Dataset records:
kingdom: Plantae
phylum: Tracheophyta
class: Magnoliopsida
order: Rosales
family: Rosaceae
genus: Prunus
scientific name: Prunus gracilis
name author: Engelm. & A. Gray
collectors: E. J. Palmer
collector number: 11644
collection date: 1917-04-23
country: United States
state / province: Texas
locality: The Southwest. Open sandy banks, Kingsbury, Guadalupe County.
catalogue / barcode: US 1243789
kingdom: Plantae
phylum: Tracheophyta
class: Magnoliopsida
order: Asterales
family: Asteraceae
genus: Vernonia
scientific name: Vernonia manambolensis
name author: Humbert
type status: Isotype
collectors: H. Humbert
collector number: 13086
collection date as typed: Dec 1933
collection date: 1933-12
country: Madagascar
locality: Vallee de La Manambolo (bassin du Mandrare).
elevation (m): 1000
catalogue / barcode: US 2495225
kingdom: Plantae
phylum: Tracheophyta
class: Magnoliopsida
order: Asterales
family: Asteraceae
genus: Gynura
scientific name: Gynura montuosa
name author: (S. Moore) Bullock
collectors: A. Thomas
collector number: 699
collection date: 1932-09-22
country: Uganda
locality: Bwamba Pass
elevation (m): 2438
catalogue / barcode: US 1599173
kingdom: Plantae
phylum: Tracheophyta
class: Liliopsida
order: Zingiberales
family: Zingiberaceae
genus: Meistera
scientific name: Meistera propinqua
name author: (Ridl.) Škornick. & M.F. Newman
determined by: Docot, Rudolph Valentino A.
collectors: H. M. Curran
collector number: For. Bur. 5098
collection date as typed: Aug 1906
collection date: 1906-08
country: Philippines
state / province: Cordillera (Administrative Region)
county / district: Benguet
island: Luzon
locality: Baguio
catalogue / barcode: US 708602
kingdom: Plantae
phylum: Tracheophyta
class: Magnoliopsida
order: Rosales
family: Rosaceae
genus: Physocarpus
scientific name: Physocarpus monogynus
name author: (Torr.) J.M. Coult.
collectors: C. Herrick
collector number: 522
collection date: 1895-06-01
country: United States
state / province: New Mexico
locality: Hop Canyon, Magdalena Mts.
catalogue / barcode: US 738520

→ DO THIS:
Reproduce every one of these lines exactly, with nothing changed.

→ ANSWER FOR THIS EXERCISE:
kingdom: Plantae
phylum: Tracheophyta
class: Magnoliopsida
order: Rosales
family: Rosaceae
genus: Prunus
scientific name: Prunus gracilis
name author: Engelm. & A. Gray
collectors: E. J. Palmer
collector number: 11644
collection date: 1917-04-23
country: United States
state / province: Texas
locality: The Southwest. Open sandy banks, Kingsbury, Guadalupe County.
catalogue / barcode: US 1243789
kingdom: Plantae
phylum: Tracheophyta
class: Magnoliopsida
order: Asterales
family: Asteraceae
genus: Vernonia
scientific name: Vernonia manambolensis
name author: Humbert
type status: Isotype
collectors: H. Humbert
collector number: 13086
collection date as typed: Dec 1933
collection date: 1933-12
country: Madagascar
locality: Vallee de La Manambolo (bassin du Mandrare).
elevation (m): 1000
catalogue / barcode: US 2495225
kingdom: Plantae
phylum: Tracheophyta
class: Magnoliopsida
order: Asterales
family: Asteraceae
genus: Gynura
scientific name: Gynura montuosa
name author: (S. Moore) Bullock
collectors: A. Thomas
collector number: 699
collection date: 1932-09-22
country: Uganda
locality: Bwamba Pass
elevation (m): 2438
catalogue / barcode: US 1599173
kingdom: Plantae
phylum: Tracheophyta
class: Liliopsida
order: Zingiberales
family: Zingiberaceae
genus: Meistera
scientific name: Meistera propinqua
name author: (Ridl.) Škornick. & M.F. Newman
determined by: Docot, Rudolph Valentino A.
collectors: H. M. Curran
collector number: For. Bur. 5098
collection date as typed: Aug 1906
collection date: 1906-08
country: Philippines
state / province: Cordillera (Administrative Region)
county / district: Benguet
island: Luzon
locality: Baguio
catalogue / barcode: US 708602
kingdom: Plantae
phylum: Tracheophyta
class: Magnoliopsida
order: Rosales
family: Rosaceae
genus: Physocarpus
scientific name: Physocarpus monogynus
name author: (Torr.) J.M. Coult.
collectors: C. Herrick
collector number: 522
collection date: 1895-06-01
country: United States
state / province: New Mexico
locality: Hop Canyon, Magdalena Mts.
catalogue / barcode: US 738520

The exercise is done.